Let me preface this by saying that I do think this question is a coding question, not a statistics question. It would almost surely be closed over at Stats.SE.
The leaps package in R has a useful function for model selection called regsubsets which, for any given size of a model, finds the variables that produce the minimum residual sum of squares. Now I am reading the book Linear Models with R, 2nd Ed., by Julian Faraway. On pages 154-5, he has an example of using the AIC for model selection. The complete code to reproduce the example runs like this:
data(state)
statedata = data.frame(state.x77, row.names=state.abb)
require(leaps)
b = regsubsets(Life.Exp~.,data=statedata)
rs = summary(b)
rs$which
AIC = 50*log(rs$rss/50) + (2:8)*2
plot(AIC ~ I(1:7), ylab="AIC", xlab="Number of Predictors")

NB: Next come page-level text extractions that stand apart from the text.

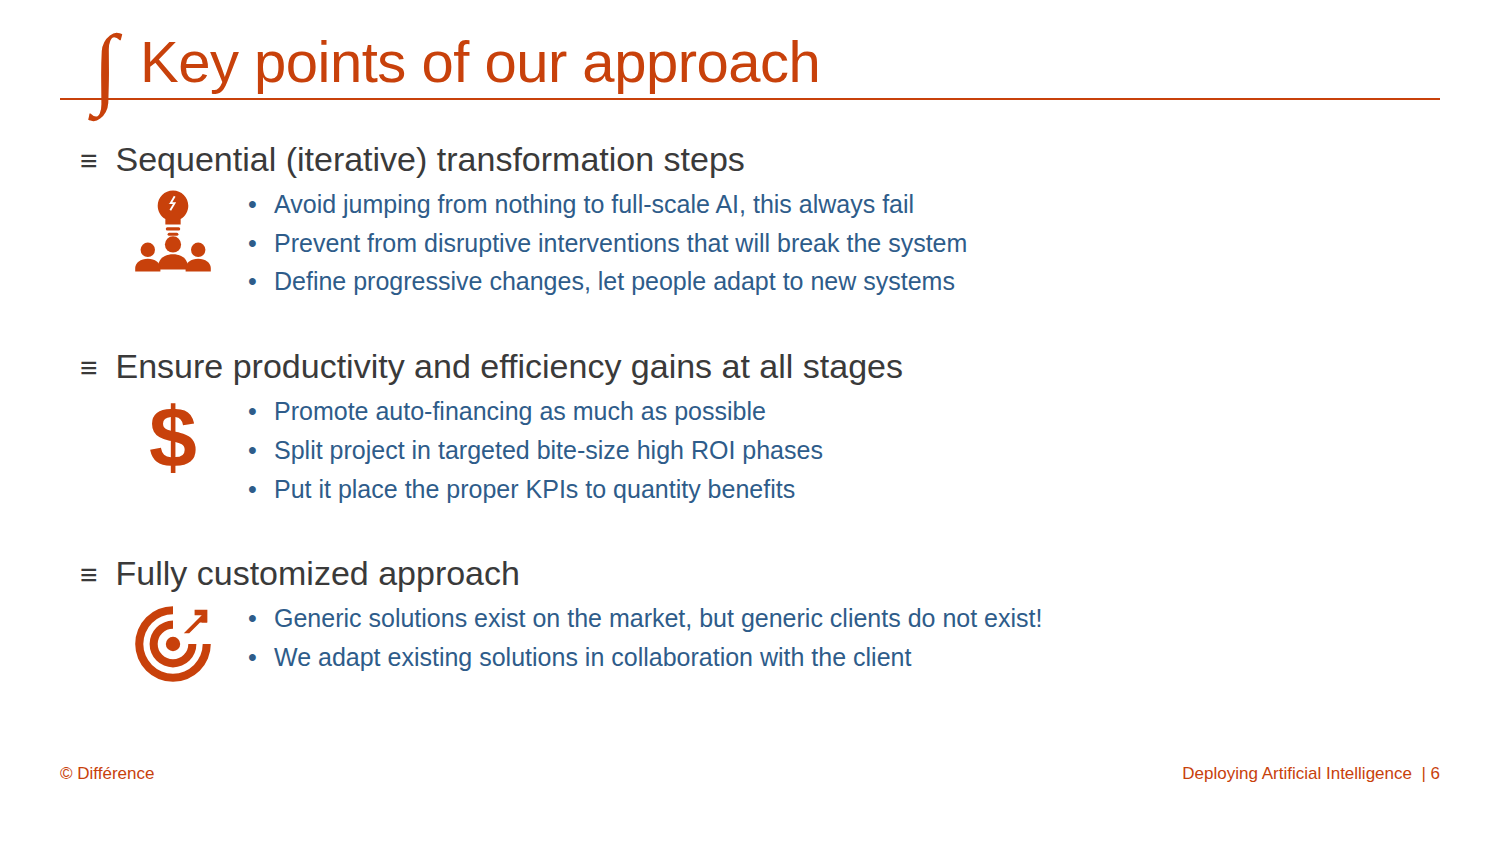∫
Key points of our approach
≡Sequential (iterative) transformation steps
Avoid jumping from nothing to full-scale AI, this always fail
Prevent from disruptive interventions that will break the system
Define progressive changes, let people adapt to new systems
≡Ensure productivity and efficiency gains at all stages
$
Promote auto-financing as much as possible
Split project in targeted bite-size high ROI phases
Put it place the proper KPIs to quantity benefits
≡Fully customized approach
Generic solutions exist on the market, but generic clients do not exist!
We adapt existing solutions in collaboration with the client
© Différence
Deploying Artificial Intelligence | 6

The rs$which command produces the output of the regsubsets function and allows you to select the model once you’ve plotted the AIC and found the number of parameters that minimizes the AIC. But here’s the problem: while the typed-up example works fine, I’m having trouble with the wrong number of elements in the array when I try to use this code and adapt it to other data. For example:
require(faraway)
data(odor, package='faraway')
b=regsubsets(odor~temp+gas+pack+
I(temp^2)+I(gas^2)+I(pack^2)+
I(temp*gas)+I(temp*pack)+I(gas*pack),data=odor)
rs=summary(b)
rs$which
AIC=50*log(rs$rss/50) + (2:10)*2
produces a warning message:
Warning message:
In 50 * log(rs$rss/50) + (2:10) * 2 :
longer object length is not a multiple of shorter object length
Sure enough, length(rs$rss)=8, but length(2:10)=9. Now what I need to do is model selection, which means I really ought to have an RSS value for each model size. But if I choose b$rss in the AIC formula, it doesn’t work with the original example!
So here’s my question: what is summary() doing to the output of the regsubsets() function? The number of RSS values is not only not the same, but the values themselves are not the same.
>Solution :
regsubsets has a nvmax parameter to control the "maximum size of subsets to examine". By default this is 8. If you increase it to 9 or higher, your code works.
Please note though, that the 50 in your AIC formula is the sample size (i.e. 50 states in statedata). So for your second example, this should be nrow(odor), so 15.